Unlängst habe ich mir das Zigarren Handbuch von Dieter H. Wirtz gekauft, und ich muss sagen: Als passionierter Zigarrenraucher habe ich noch nie ein besseres "Handbuch" über Zigarren in den Händen gehalten. Allein die Aufmachung und das Layout des Bandes sind lobenswert. Das Buch selbst ist mit einer Banderole verziert und obendrein in einer hölzernen Zigarrenkiste verpackt. Schon dadurch erhält das Handbuch eine bibliophile Aura. Aber jetzt zum Inhalt: Das Buch schildert ausführlich den Produktionsprozess der Zigarre, vom Saatkorn bis hin zur fertig verpackten Zigarre. Der Autor erklärt alles Wesentliche über die Geschichte der Zigarre, über die richtige Verpackung, Lagerung sowie alles Wissenswerte über die verschiedenen Sorten und Typen. Die letzten beiden Kapitel des Buches sind ein jeweils lexikalisches Verzeichnis über die Formate respektive über die unterschiedlichen Zigarrenmarken.
So ist es beispielsweise interessant zu erfahren, dass fast täglich eine neue Zigarrenserie kreiert wird, andererseits aber genau so oft eine Marke oder ein bestimmtes Format aus dem Handel verschwindet. Und das nicht nur aus Qualitätsgründen: Gewisse Zigarrenmarken können einfach nicht mehr hergestellt werden, weil nicht mehr genügend Tabake zur Verfügung stehen.

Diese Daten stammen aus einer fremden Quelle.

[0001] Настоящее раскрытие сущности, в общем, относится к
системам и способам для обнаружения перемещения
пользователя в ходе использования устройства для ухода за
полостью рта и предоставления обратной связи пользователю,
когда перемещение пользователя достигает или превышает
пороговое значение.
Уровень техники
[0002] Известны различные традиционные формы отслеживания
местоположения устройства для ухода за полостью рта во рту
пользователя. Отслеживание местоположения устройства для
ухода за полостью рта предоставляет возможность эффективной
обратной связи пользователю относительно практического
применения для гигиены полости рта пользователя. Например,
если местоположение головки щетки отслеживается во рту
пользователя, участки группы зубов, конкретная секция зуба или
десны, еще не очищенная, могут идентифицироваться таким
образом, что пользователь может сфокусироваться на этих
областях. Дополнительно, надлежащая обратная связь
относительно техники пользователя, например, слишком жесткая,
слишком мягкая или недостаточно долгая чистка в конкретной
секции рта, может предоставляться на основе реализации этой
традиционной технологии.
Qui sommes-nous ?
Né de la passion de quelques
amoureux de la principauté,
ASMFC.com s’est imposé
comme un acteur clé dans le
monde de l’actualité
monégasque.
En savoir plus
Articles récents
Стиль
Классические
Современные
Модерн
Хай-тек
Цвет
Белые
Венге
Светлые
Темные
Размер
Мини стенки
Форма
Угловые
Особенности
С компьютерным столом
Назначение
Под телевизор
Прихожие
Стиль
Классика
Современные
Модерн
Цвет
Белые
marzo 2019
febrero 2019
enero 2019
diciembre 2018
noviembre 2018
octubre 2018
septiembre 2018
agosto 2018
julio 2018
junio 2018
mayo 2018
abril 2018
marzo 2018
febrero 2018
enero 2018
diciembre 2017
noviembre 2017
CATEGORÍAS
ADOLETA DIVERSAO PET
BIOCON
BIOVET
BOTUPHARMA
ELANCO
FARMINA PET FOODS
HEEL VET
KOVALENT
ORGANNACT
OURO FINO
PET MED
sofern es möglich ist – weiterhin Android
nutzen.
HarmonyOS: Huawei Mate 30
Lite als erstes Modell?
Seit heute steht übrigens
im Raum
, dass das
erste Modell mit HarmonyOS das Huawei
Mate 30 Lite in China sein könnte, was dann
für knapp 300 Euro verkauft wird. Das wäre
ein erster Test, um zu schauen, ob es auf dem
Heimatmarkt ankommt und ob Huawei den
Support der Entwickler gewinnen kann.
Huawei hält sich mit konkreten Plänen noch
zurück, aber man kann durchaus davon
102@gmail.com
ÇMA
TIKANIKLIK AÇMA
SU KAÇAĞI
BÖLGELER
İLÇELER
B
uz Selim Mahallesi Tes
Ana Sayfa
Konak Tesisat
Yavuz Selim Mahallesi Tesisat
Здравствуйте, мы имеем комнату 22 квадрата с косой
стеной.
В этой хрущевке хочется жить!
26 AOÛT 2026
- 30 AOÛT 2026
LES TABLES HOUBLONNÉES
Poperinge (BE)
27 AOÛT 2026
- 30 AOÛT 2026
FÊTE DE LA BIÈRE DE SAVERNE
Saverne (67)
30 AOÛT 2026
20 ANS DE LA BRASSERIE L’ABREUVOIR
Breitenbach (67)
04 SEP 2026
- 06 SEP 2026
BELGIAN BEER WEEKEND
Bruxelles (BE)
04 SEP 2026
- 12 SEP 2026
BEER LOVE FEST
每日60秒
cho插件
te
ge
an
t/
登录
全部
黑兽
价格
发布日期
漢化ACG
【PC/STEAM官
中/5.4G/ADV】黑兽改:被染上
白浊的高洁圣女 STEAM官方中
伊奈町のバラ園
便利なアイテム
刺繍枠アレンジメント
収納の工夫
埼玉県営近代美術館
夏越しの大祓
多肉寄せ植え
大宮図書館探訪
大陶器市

Das Zigarrerauchen galt schon lange vor der Entdeckung Amerikas als Tradition bei den präkolumbischen Indianern. Mit dem Rauchen einer Zigarre wurde zum Beispiel ein Vertrag besiegelt, wodurch diese Vertragsvereinbarung bereits rituellen Charakter bekam. Und dieser Ritus des Zigarrerauchens ist bis zum heutigen Tage bei den "Aficionados" nicht verloren gegangen. Eine Zigarre wird nicht nur einfach geraucht, sondern das Rauchen wird zelebriert. Das beginnt schon mit dem Anschneiden. Der Autor geht auf die diversen Techniken ein. Die allseits bekannte Guillotine ist in diesem Fall nicht der Weisheit letzter Schluss. Mehr und mehr sind so genannte Rundcutter auf dem Markt verbreitet: Der Zigarrenkopf wird erst mithilfe eines Rundmessers angebohrt, so dass ein ca. 1,5 Millimeter tiefes Loch entsteht. Dreht man den Bohrer dann zurück, wird der losgeschnittene Tabak herausgezogen. Aber auch das Anzünden ist eine Philosophie für sich, sei es mit einem Gasfeuerzeug oder einem Holzspan.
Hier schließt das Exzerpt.